Weed Week

It Looks Like Lots of People Used Their Federal Stimulus Payments To Buy Weed

As stimulus checks started landing in Americans' bank accounts, demand for medical marijuana went through the roof.

|

The passage of a $1.9 trillion federal stimulus package last month appears to have coincided with a serious outbreak of the munchies.

NuggMD, an online portal that helps people obtain state-level medical marijuana permits, reports a sharp increase in the number of people who sought appointments in March compared to February. The likely reason: those $1,400 federal stimulus payments that many Americans received in late March as part of the COVID-19 relief bill that really wasn't a COVID-19 relief bill.

Across the nine states where NuggMD operates, requests for appointments rose by 48 percent in March. Pennsylvania and Missouri, two states where medical marijuana is legal but recreational weed is still forbidden, saw month-to-month increases of over 70 percent. While traffic continues to be higher than normal, NuggMD says the biggest increase took place during the week of March 14–20—which is not-so-coincidentally the exact same period of time when "stimmies" started landing in bank accounts.
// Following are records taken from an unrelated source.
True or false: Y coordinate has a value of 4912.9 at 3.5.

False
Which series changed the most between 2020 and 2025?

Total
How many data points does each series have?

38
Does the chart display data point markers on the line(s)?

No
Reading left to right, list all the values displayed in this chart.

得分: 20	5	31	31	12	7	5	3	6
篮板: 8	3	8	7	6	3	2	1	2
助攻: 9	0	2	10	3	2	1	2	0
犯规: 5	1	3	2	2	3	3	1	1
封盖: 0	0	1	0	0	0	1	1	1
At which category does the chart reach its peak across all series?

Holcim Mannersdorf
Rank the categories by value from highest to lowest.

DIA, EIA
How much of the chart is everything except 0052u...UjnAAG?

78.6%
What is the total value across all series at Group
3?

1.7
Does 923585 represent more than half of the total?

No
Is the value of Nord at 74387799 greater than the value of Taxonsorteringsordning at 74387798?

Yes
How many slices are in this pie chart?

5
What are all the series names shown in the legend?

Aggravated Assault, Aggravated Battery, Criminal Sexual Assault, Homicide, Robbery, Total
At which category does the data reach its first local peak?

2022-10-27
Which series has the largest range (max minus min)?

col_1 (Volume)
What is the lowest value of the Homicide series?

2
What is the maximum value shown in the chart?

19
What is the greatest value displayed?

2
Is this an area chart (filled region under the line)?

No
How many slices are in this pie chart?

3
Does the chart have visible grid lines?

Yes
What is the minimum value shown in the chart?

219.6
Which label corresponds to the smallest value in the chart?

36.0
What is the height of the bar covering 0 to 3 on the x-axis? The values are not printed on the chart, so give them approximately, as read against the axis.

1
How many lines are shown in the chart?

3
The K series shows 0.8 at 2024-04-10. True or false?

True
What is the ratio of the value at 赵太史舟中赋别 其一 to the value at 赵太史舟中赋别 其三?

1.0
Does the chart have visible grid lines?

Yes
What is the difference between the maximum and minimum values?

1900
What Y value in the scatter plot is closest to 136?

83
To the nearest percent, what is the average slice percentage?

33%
The surge of interest in medical marijuana probably has more to do with economics than with a sudden increase in health issues. Though the rules vary from state to state, medical marijuana card holders are typically allowed to purchase larger volumes at one time and are often subject to lower taxes, as NuggMD's website notes. In California, the lower taxes applied to medical marijuana mean you can save as much 10 percent versus the cost of buying for recreational use.

It's no secret that the market for marijuana has been burning up during the pandemic—legal weed sales topped $17.5 billion last year, a 48 percent increase from 2019. That's no doubt partially due to the toll that lockdowns took on many Americans, while simultaneously limiting their creative and recreational outlets. "Getting really stoned is a way of exploring your own mind when other forms of adventure are verboten," Reason's Liz Wolfe wrote this week. "People need play, and when that's been taken away from you, you must make do with the plaything of your own mind."

Suddenly having a bunch of "free" government money in bank accounts certainly helped. After the first round of stimulus checks were distributed in April 2020, recreational weed sales increased by 17 percent in California, Colorado, Nevada, and Washington, according to Marijuana Business Daily, an industry publication. Some dispensaries in Colorado reported seeing week-over-week sales doubling around the same time.

Still, the correlation between the federal stimulus payments and Americans' spending on marijuana—and liquor, for that matter—raise some interesting questions for policy makers grappling with the effectiveness of the federal government's pandemic response. Is this proof that direct stimulus payments weren't really necessary, or that they should have been limited to a smaller group of recipients who were truly needy? Yes. But does it show that the best form of stimulus is the kind that's not directed by government policy but driven by millions of individual decisions? Probably also yes.

Regardless, it's a little amusing to remember that Congress still regards marijuana as an illegal substance, even after a year when it helped more Americans afford to buy more legal weed than ever before.